Undoing the effect of dogmaticized errant data is far more difficult than avoiding it in the first place.
What does this have to do with ADME? Well, later-stage ADME/Tox data is carefully created, providing a high-degree of analytical acuity and controlling for the potential artifacts due to low-solubility and high-non-specific binding. The earlier data, on the other hand, has been generated with reasonable analytical aquity and no explicit regard for these physicochemical artifacts.
The prevailing view is that the economics of the situation, i.e., the number of samples, requires scaled down assays to support throughput goals and as previously argued, turn-around time goals.

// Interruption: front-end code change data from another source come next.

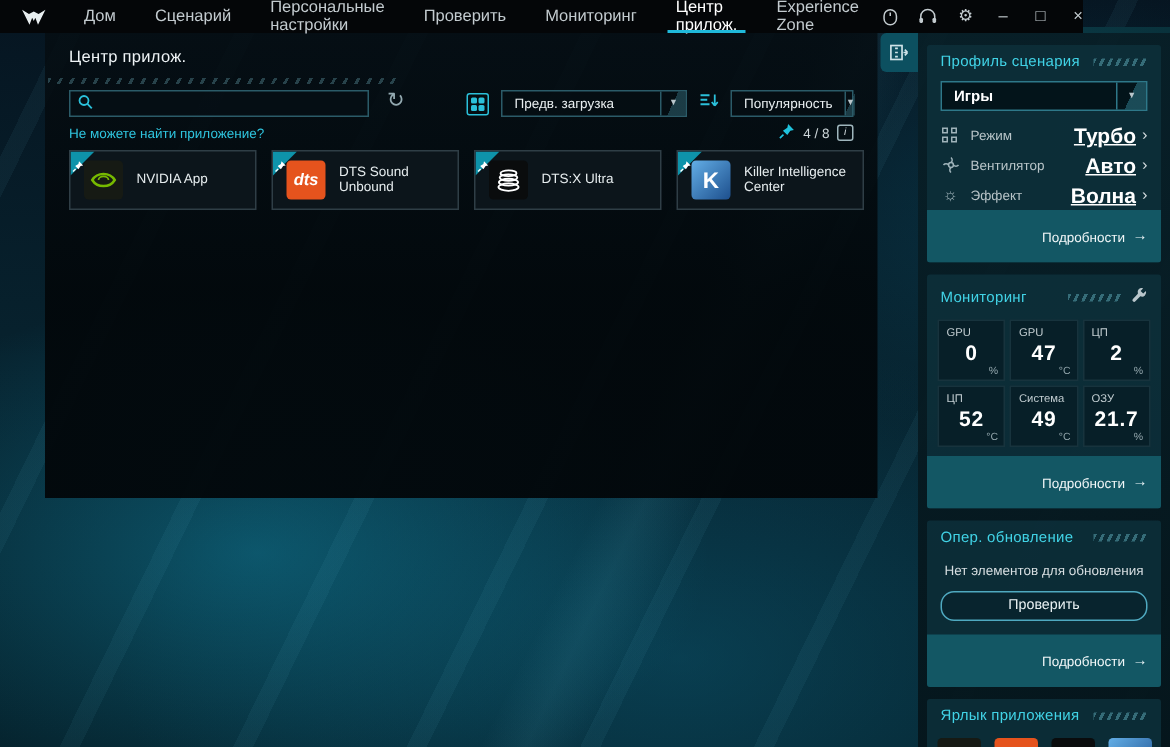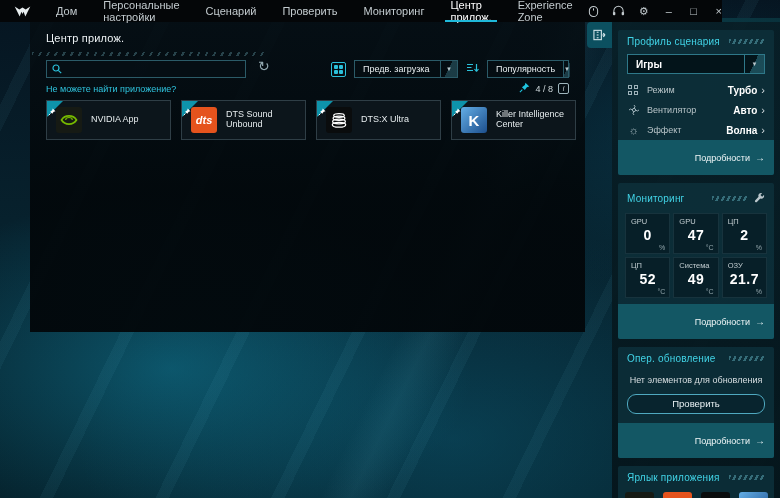--- a/index.html
+++ b/index.html
@@ -43,21 +43,21 @@
 
   .filters { position:absolute; right:16px; top:38px; display:flex; align-items:center; gap:8px; }
   .cat-icon { width:15px; height:15px; border:1px solid #2bc0da; border-radius:2px;
     display:grid; grid-template-columns:4px 4px; grid-template-rows:4px 4px; gap:1px; place-content:center; }
   .cat-icon i { background:#2bc0da; border-radius:1px; }
   .dd { height:18px; border:1px solid #2b5b68; background:rgba(5,14,19,.8); display:flex; align-items:center; font-size:9px; color:#e8eef0; }
   .dd .dd-label { padding:0 8px; white-space:nowrap; }
   .dd .dd-arrow { margin-left:auto; width:17px; height:100%; border-left:1px solid #2b5b68;
     display:flex; align-items:center; justify-content:center; font-size:6px; color:#b9c6cb;
     background:linear-gradient(115deg, rgba(43,91,104,0) 48%, rgba(43,91,104,.6) 48%); }
-  .dd1 { width:104px; } .dd2 { width:82px; }
+  .dd1 { width:124px; } .dd2 { width:82px; }
 
   .help-link { position:absolute; left:16px; top:62px; font-size:9px; color:#2fc4de; text-decoration:none; }
   .pin-row { position:absolute; right:16px; top:60px; display:flex; align-items:center; gap:5px; font-size:9px; color:#cfd8db; }
   .info-box { width:11px; height:11px; border:1px solid #9fb6bd; border-radius:2px; font-size:7px;
     display:flex; align-items:center; justify-content:center; color:#cfd8db; font-style:italic; }
 
   .cards { position:absolute; left:16px; top:78px; display:flex; gap:10px; }
   .card { position:relative; width:125px; height:40px; background:#0c151b; border:1px solid rgba(140,170,182,.28);
     display:flex; align-items:center; padding-left:9px; overflow:hidden; }
   .card-label { font-size:9px; color:#e6ecee; margin-left:9px; line-height:1.1; padding-right:4px; }
@@ -89,21 +89,21 @@
 
   .sc-dd { margin:4px 9px 6px; height:20px; border:1px solid #2e7889; background:#03141a;
     display:flex; align-items:center; font-size:10px; font-weight:bold; color:#fff; }
   .sc-dd .dd-label { padding:0 8px; }
   .sc-dd .dd-arrow { margin-left:auto; width:20px; height:100%; border-left:1px solid #2e7889;
     display:flex; align-items:center; justify-content:center; font-size:6px; color:#b9c6cb;
     background:linear-gradient(115deg, rgba(46,120,137,0) 48%, rgba(46,120,137,.55) 48%); }
   .sc-row { display:flex; align-items:center; height:20px; padding:0 9px; }
   .sc-row .ric { width:13px; height:13px; margin-right:7px; display:flex; align-items:center; justify-content:center; color:#9fb3ba; font-size:11px; }
   .sc-row .rlabel { font-size:9px; color:#b8c4c8; }
-  .sc-row .rvalue { margin-left:auto; font-size:10px; font-weight:bold; color:#fff; }
+  .sc-row .rvalue { margin-left:auto; font-size:14px; font-weight:bold; color:#fff;text-decoration:underline; }
   .sc-row .chev { font-size:11px; color:#d4dde0; margin-left:4px; line-height:1; }
   .grid-ic { width:11px; height:11px; display:grid; grid-template-columns:4px 4px; grid-template-rows:4px 4px; gap:2px; }
   .grid-ic i { border:1px solid #9fb3ba; }
 
   .tiles { display:grid; grid-template-columns:repeat(3,1fr); gap:3px; margin:3px 7px 6px; }
   .tile { position:relative; height:41px; background:#071f28; border:1px solid rgba(70,110,122,.25); }
   .tile .tlabel { position:absolute; top:3px; left:5px; font-size:7.5px; color:#c2cdd1; }
   .tile .tvalue { position:absolute; top:13px; left:0; right:0; text-align:center; font-size:14px; font-weight:bold; color:#fff; letter-spacing:.5px; }
   .tile .tunit { position:absolute; right:4px; bottom:2px; font-size:7px; color:#93a6ac; }
   .wrench { margin-left:6px; }
@@ -121,22 +121,22 @@
 <div class="streaks"></div>
 
 <div class="titlebar">
   <span class="logo">
     <svg width="17" height="13" viewBox="0 0 24 16">
         <path d="M1 1 L8 15 L10.5 8.5 L12 11.5 L13.5 8.5 L16 15 L23 1 L16.5 5 L12 2.5 L7.5 5 Z" fill="#e8eef0"></path>
       </svg>
   </span>
   <div class="nav">
     <div class="nav-item">Дом</div>
+    <div class="nav-item">Сценарий</div>
     <div class="nav-item">Персональные настройки</div>
-    <div class="nav-item">Сценарий</div>
     <div class="nav-item">Проверить</div>
     <div class="nav-item">Мониторинг</div>
     <div class="nav-item active">Центр прилож.</div>
     <div class="nav-item">Experience Zone</div>
   </div>
   <div class="win-icons">
     <span class="wi">
       <svg width="11" height="13" viewBox="0 0 12 14" fill="none" stroke="#c3cbcf" stroke-width="1.1">
           <rect x="1.5" y="1.5" width="9" height="11" rx="4.5"></rect>
           <line x1="6" y1="3.5" x2="6" y2="6"></line>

The potential harm here comes from the database-document-dogma paradigm. It runs like this: A project team receives a number of lead compounds from the hit to lead group, has them all profiled and decides to pursue a lead compound series where the metabolic stability looks pretty high, completely unaware that the results were really reflective of an apparent stability without specific information about the unbound fraction.
Furthermore, the CYP inhibition profile appeared clean, but the solubility data, on further inspection, show a solubility that is significantly lower than the analyte concentration in the early CYP assay. The project continues to optimize potency, adding lipophilicity, and spot-checks the ADME properties.
Excitement builds and the team nominates some compounds for Tier II ADME profiling, where the experiments give a much clearer insight and control for solubility and non-specific binding. The results are shocking to the project team. CYP 3A4 inhibition is high, solubility is low, plasma protein binding is high, and intrinsic clearance is high. Essentially the entire project has ground to a halt because its ADME properties are awry.
Meanwhile, there was a second chemical class presented by lead discovery, which showed moderate metabolic stability and moderate CYP inhibition, liabilities that could be overcome with appropriate synthetic steps.
What was not appreciated at the time of selection, however, was that this series had much higher solubility and much lower non-specific binding, so that the real liabilities were actually less than the series that was chosen.
In our example, the project team went back to this second class, put them directly into the Tier II assays, saw the relative advantage of these experiments, and made progress toward the clinic.
There were two costs to the drug discovery organization, however, about six months of lost time as well as a significant increase in demand for the Tier II experiments, and these were almost never generated within the timeframe of the potency data.